Lakeland Vision told the City Commission on Tuesday that it has reached the midpoint of implementing its 2020 citizen vision and is focusing on program replication, aging‑friendly initiatives and workforce connections.
The nonprofit’s executive director, Laura Rodriguez, told commissioners that Lakeland Vision has delivered three generations of a citizen‑driven plan since 1998 and rolled out 37 community‑defined goals in 2020. She outlined committee work across four focus areas: strong and safe neighborhoods; lifelong education; jobs for a vibrant economy; and activities for a diverse community.
"Bike Buddies creates opportunities for youth and law enforcement to build positive relationships through bicycle repair and mentorship," Rodriguez said. She said more than 100 children have participated so far and that Lakeland Vision has produced an agency implementation kit and event operations manual so other Polk County cities can replicate the program.
Pat Steed, Lakeland Vision vice chair and longtime planner, reviewed the organization’s public engagement process used to refresh the vision in 2018–2019. "We had over 1,000 people in our engagement," Steed said, and the process touched every ZIP code in the Greater Lakeland area. She listed priorities that continued to surface: downtown activity, parks and trails, walkability, affordable housing, public safety and support for youth.
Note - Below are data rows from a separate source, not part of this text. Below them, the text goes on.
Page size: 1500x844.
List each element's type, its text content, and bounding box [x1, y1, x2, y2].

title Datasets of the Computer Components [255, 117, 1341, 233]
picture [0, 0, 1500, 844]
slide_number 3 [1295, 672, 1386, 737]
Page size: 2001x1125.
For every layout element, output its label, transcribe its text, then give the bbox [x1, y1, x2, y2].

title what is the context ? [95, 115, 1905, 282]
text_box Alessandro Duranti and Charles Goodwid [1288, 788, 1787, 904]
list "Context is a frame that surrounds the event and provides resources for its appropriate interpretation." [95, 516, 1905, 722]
Amy Wiggins, chair‑elect, said board teams are conducting inventories of existing resources tied to each focus area to identify gaps and funding needs. She said the board’s first results targeted "strong and safe neighborhoods" and that the board will next return findings on jobs and activities for a diverse community.
Wiggins and Rodriguez described specific initiatives the board is advancing this year: an age‑friendly business certification administered with the Lakeland Area Chamber of Commerce; a senior discounts list and community resource presentations; a career exploration series and a Lakeland talent tour to connect graduating students with local employers; and health‑care literacy work to expand bilingual staff, community health workers and triage improvements.
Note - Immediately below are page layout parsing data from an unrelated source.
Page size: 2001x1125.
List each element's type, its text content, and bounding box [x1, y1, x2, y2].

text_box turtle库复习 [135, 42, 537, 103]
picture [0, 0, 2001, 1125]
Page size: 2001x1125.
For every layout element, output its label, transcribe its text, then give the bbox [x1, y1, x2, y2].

Commissioners praised the partnership model. Commissioner McLeod said Lakeland Vision fills a coordination gap by pulling together organizations that might otherwise duplicate or miss each other’s work. Commissioner Madden and others asked about child‑care and early learning, citing research that early experiences affect later school readiness; board members said the group will treat early learning as part of lifelong education and workforce readiness.
The board said its next steps are to finish the current thematic inventories, identify sustainable funding or “funding insecurity” risks and share more detailed action recommendations later this year. The presentation materials and the full vision document are available at lakelandvision.org.
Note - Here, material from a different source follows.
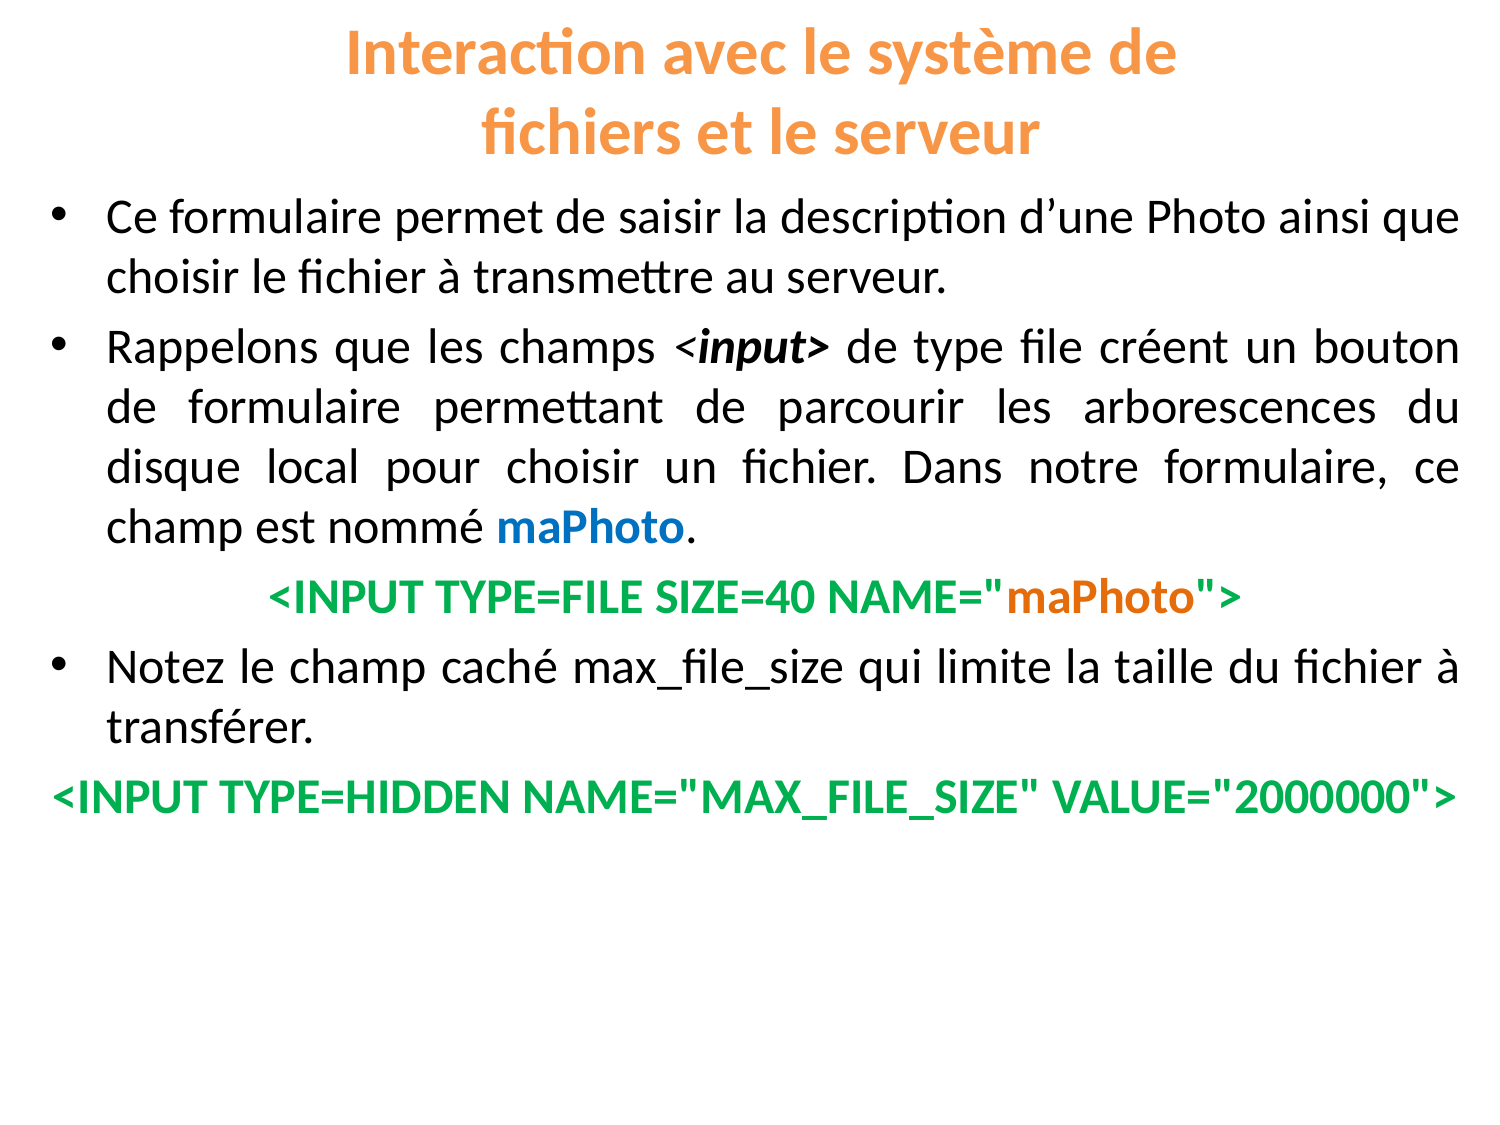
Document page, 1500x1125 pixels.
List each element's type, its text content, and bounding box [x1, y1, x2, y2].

list Ce formulaire permet de saisir la description d’une Photo ainsi que choisir le fichier à transmettre au serveur. Rappelons que les champs <input> de type file créent un bouton de formulaire permettant de parcourir les arborescences du disque local pour choisir un fichier. Dans notre formulaire, ce champ est nommé maPhoto. <INPUT TYPE=FILE SIZE=40 NAME="maPhoto"> Notez le champ caché max_file_size qui limite la taille du fichier à transférer. <INPUT TYPE=HIDDEN NAME="MAX_FILE_SIZE" VALUE="2000000"> [35, 175, 1477, 1079]
title Interaction avec le système de fichiers et le serveur [35, 23, 1489, 153]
Why this matters: Lakeland Vision’s committees and partner organizations drive many community programs tied to the city’s comprehensive plan and can accelerate delivery of services (for example bike distribution, aging supports and workforce pipelines) that city staff and individual agencies could find harder to coordinate on their own.
Additional context: Lakeland Vision and the city coordinated during the last comprehensive‑plan update; board leaders said the joint outreach reached roughly 2,500 participants overall when combined with city engagement.